## Work instructions
From the first line to the last, copy the material word for word; pictures stay out.

## Task inputs

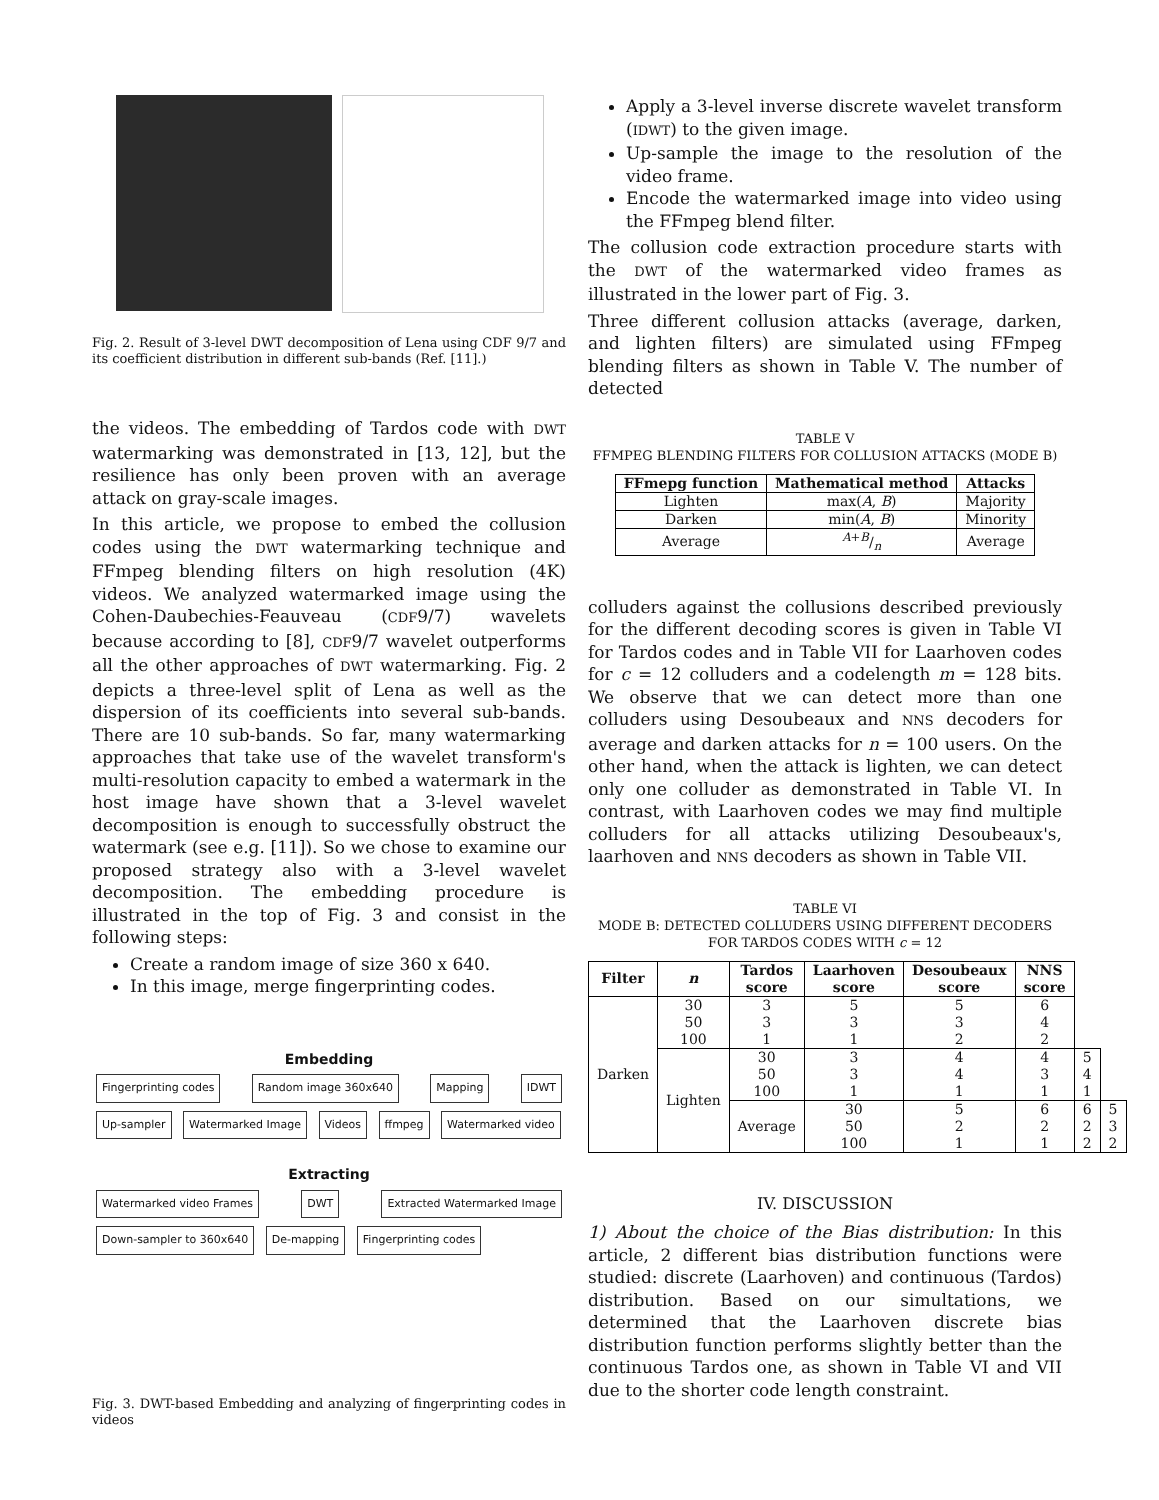Fig. 2. Result of 3-level DWT decomposition of Lena using CDF 9/7 and its coefficient distribution in different sub-bands (Ref. [11].)
the videos. The embedding of Tardos code with DWT watermarking was demonstrated in [13, 12], but the resilience has only been proven with an average attack on gray-scale images.
In this article, we propose to embed the collusion codes using the DWT watermarking technique and FFmpeg blending filters on high resolution (4K) videos. We analyzed watermarked image using the Cohen-Daubechies-Feauveau (CDF9/7) wavelets because according to [8], CDF9/7 wavelet outperforms all the other approaches of DWT watermarking. Fig. 2 depicts a three-level split of Lena as well as the dispersion of its coefficients into several sub-bands. There are 10 sub-bands. So far, many watermarking approaches that take use of the wavelet transform's multi-resolution capacity to embed a watermark in the host image have shown that a 3-level wavelet decomposition is enough to successfully obstruct the watermark (see e.g. [11]). So we chose to examine our proposed strategy also with a 3-level wavelet decomposition. The embedding procedure is illustrated in the top of Fig. 3 and consist in the following steps:
Create a random image of size 360 x 640.
In this image, merge fingerprinting codes.
Embedding
Fingerprinting codes Random image 360x640 Mapping IDWT Up-sampler Watermarked Image Videos ffmpeg Watermarked video
Extracting
Watermarked video Frames DWT Extracted Watermarked Image Down-sampler to 360x640 De-mapping Fingerprinting codes
Fig. 3. DWT-based Embedding and analyzing of fingerprinting codes in videos
Apply a 3-level inverse discrete wavelet transform (IDWT) to the given image.
Up-sample the image to the resolution of the video frame.
Encode the watermarked image into video using the FFmpeg blend filter.
The collusion code extraction procedure starts with the DWT of the watermarked video frames as illustrated in the lower part of Fig. 3.
Three different collusion attacks (average, darken, and lighten filters) are simulated using FFmpeg blending filters as shown in Table V. The number of detected
TABLE V
FFMPEG BLENDING FILTERS FOR COLLUSION ATTACKS (MODE B)
| FFmepg function | Mathematical method | Attacks |
| --- | --- | --- |
| Lighten | max( A , B ) | Majority |
| Darken | min( A , B ) | Minority |
| Average | A + B/n | Average |
colluders against the collusions described previously for the different decoding scores is given in Table VI for Tardos codes and in Table VII for Laarhoven codes for c = 12 colluders and a codelength m = 128 bits. We observe that we can detect more than one colluders using Desoubeaux and NNS decoders for average and darken attacks for n = 100 users. On the other hand, when the attack is lighten, we can detect only one colluder as demonstrated in Table VI. In contrast, with Laarhoven codes we may find multiple colluders for all attacks utilizing Desoubeaux's, laarhoven and NNS decoders as shown in Table VII.
TABLE VI
MODE B: DETECTED COLLUDERS USING DIFFERENT DECODERS FOR TARDOS CODES WITH c = 12
| Filter | n | Tardos score | Laarhoven score | Desoubeaux score | NNS score | | |
| --- | --- | --- | --- | --- | --- | --- | --- |
| Darken | 30 50 100 | 3 3 1 | 5 3 1 | 5 3 2 | 6 4 2 | | |
| | Lighten | 30 50 100 | 3 3 1 | 4 4 1 | 4 3 1 | 5 4 1 | |
| | | Average | 30 50 100 | 5 2 1 | 6 2 1 | 6 2 2 | 5 3 2 |
IV. DISCUSSION
1) About the choice of the Bias distribution: In this article, 2 different bias distribution functions were studied: discrete (Laarhoven) and continuous (Tardos) distribution. Based on our simultations, we determined that the Laarhoven discrete bias distribution function performs slightly better than the continuous Tardos one, as shown in Table VI and VII due to the shorter code length constraint.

## Answer section
Fig. 2. Result of 3-level DWT decomposition of Lena using CDF 9/7 and its coefficient distribution in different sub-bands (Ref. [11].)
the videos. The embedding of Tardos code with DWT watermarking was demonstrated in [13, 12], but the resilience has only been proven with an average attack on gray-scale images.
In this article, we propose to embed the collusion codes using the DWT watermarking technique and FFmpeg blending filters on high resolution (4K) videos. We analyzed watermarked image using the Cohen-Daubechies-Feauveau (CDF9/7) wavelets because according to [8], CDF9/7 wavelet outperforms all the other approaches of DWT watermarking. Fig. 2 depicts a three-level split of Lena as well as the dispersion of its coefficients into several sub-bands. There are 10 sub-bands. So far, many watermarking approaches that take use of the wavelet transform's multi-resolution capacity to embed a watermark in the host image have shown that a 3-level wavelet decomposition is enough to successfully obstruct the watermark (see e.g. [11]). So we chose to examine our proposed strategy also with a 3-level wavelet decomposition. The embedding procedure is illustrated in the top of Fig. 3 and consist in the following steps:
Create a random image of size 360 x 640.
In this image, merge fingerprinting codes.
Embedding
Fingerprinting codes Random image 360x640 Mapping IDWT Up-sampler Watermarked Image Videos ffmpeg Watermarked video
Extracting
Watermarked video Frames DWT Extracted Watermarked Image Down-sampler to 360x640 De-mapping Fingerprinting codes
Fig. 3. DWT-based Embedding and analyzing of fingerprinting codes in videos
Apply a 3-level inverse discrete wavelet transform (IDWT) to the given image.
Up-sample the image to the resolution of the video frame.
Encode the watermarked image into video using the FFmpeg blend filter.
The collusion code extraction procedure starts with the DWT of the watermarked video frames as illustrated in the lower part of Fig. 3.
Three different collusion attacks (average, darken, and lighten filters) are simulated using FFmpeg blending filters as shown in Table V. The number of detected
TABLE V
FFMPEG BLENDING FILTERS FOR COLLUSION ATTACKS (MODE B)
| FFmepg function | Mathematical method | Attacks |
| --- | --- | --- |
| Lighten | max( A , B ) | Majority |
| Darken | min( A , B ) | Minority |
| Average | A + B/n | Average |
colluders against the collusions described previously for the different decoding scores is given in Table VI for Tardos codes and in Table VII for Laarhoven codes for c = 12 colluders and a codelength m = 128 bits. We observe that we can detect more than one colluders using Desoubeaux and NNS decoders for average and darken attacks for n = 100 users. On the other hand, when the attack is lighten, we can detect only one colluder as demonstrated in Table VI. In contrast, with Laarhoven codes we may find multiple colluders for all attacks utilizing Desoubeaux's, laarhoven and NNS decoders as shown in Table VII.
TABLE VI
MODE B: DETECTED COLLUDERS USING DIFFERENT DECODERS FOR TARDOS CODES WITH c = 12
| Filter | n | Tardos score | Laarhoven score | Desoubeaux score | NNS score | | |
| --- | --- | --- | --- | --- | --- | --- | --- |
| Darken | 30 50 100 | 3 3 1 | 5 3 1 | 5 3 2 | 6 4 2 | | |
| | Lighten | 30 50 100 | 3 3 1 | 4 4 1 | 4 3 1 | 5 4 1 | |
| | | Average | 30 50 100 | 5 2 1 | 6 2 1 | 6 2 2 | 5 3 2 |
IV. DISCUSSION
1) About the choice of the Bias distribution: In this article, 2 different bias distribution functions were studied: discrete (Laarhoven) and continuous (Tardos) distribution. Based on our simultations, we determined that the Laarhoven discrete bias distribution function performs slightly better than the continuous Tardos one, as shown in Table VI and VII due to the shorter code length constraint.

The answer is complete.